***** Provided data
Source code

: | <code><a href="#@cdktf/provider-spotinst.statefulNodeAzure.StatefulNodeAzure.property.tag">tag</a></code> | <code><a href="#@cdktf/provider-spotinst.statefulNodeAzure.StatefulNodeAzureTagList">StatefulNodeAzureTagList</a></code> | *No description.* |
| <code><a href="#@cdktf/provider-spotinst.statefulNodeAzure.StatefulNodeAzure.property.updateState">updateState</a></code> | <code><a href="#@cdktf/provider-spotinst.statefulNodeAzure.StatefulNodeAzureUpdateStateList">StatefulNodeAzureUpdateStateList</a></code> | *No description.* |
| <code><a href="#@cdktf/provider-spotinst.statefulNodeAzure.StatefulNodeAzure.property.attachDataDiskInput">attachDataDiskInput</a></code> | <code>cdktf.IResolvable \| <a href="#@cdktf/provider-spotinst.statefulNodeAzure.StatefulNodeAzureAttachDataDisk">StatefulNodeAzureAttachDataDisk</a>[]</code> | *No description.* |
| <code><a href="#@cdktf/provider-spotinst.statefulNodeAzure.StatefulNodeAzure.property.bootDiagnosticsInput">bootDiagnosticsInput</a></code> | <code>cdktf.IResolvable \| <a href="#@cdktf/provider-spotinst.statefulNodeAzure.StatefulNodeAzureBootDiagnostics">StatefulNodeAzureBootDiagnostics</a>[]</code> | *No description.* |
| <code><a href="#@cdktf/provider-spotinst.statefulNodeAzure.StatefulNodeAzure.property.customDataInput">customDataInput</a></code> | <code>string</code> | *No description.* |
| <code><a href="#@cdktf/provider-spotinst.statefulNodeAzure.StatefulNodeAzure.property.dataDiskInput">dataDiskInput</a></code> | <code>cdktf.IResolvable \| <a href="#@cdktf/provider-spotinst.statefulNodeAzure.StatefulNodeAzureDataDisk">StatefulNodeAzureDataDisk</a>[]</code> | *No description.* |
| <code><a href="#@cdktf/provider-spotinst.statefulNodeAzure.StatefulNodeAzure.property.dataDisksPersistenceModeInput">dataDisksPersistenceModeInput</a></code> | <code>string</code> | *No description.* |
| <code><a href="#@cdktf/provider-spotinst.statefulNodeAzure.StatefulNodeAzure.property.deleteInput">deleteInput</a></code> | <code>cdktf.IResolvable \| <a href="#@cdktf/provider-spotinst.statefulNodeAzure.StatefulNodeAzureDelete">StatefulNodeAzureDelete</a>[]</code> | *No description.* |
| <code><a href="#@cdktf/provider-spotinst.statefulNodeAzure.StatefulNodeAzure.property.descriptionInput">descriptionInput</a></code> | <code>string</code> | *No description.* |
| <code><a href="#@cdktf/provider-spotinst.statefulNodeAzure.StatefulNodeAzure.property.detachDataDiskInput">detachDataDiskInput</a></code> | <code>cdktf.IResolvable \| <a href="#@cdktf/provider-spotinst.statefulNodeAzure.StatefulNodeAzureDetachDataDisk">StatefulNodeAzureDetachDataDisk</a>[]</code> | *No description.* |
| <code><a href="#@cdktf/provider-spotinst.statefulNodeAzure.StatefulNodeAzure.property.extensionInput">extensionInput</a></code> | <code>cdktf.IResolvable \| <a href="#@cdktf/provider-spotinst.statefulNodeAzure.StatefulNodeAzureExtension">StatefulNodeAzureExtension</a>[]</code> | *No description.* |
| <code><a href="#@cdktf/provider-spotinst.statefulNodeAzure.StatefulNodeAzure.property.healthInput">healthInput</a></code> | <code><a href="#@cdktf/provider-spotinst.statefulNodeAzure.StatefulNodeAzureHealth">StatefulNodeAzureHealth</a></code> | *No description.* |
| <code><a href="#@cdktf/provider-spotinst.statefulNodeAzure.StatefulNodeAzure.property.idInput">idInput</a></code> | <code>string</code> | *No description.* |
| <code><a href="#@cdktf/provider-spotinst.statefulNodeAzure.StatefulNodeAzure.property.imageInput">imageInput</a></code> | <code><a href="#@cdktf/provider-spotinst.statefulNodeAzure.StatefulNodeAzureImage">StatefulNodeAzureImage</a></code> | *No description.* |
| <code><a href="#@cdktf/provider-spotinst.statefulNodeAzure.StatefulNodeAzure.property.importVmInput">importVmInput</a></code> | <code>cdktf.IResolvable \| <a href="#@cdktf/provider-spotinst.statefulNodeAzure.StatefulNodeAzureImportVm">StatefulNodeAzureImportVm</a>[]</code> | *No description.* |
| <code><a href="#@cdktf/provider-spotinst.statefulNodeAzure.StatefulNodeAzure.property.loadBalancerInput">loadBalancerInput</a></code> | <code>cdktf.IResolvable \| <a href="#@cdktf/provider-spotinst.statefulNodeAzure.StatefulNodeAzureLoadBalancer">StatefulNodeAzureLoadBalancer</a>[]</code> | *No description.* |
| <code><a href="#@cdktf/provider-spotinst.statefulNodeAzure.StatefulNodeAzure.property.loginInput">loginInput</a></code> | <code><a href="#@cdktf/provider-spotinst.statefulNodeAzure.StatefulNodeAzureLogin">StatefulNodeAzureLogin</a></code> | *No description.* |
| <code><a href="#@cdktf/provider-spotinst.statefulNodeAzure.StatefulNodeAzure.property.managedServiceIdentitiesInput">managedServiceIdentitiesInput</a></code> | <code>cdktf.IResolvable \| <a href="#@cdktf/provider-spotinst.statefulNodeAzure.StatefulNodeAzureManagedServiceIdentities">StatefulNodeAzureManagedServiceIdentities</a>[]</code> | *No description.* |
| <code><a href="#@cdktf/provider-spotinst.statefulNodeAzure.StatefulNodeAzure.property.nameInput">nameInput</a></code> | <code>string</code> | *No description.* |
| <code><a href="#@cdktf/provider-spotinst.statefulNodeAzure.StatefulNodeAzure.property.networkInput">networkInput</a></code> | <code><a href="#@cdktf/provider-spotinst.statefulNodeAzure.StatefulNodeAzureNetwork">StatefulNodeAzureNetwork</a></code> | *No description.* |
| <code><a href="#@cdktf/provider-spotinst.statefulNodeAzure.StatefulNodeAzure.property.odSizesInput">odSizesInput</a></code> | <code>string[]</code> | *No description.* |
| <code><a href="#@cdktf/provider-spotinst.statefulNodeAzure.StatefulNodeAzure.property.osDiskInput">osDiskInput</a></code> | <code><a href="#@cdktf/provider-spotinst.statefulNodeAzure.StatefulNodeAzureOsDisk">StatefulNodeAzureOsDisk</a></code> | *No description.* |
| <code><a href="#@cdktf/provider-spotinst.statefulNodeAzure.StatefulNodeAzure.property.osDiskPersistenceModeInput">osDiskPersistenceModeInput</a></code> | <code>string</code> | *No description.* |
**********
Pull out every line above that contains the string "StatefulNodeAzureLogin" and copy each one in full.

> _Answer space_:
| <code><a href="#@cdktf/provider-spotinst.statefulNodeAzure.StatefulNodeAzure.property.loginInput">loginInput</a></code> | <code><a href="#@cdktf/provider-spotinst.statefulNodeAzure.StatefulNodeAzureLogin">StatefulNodeAzureLogin</a></code> | *No description.* |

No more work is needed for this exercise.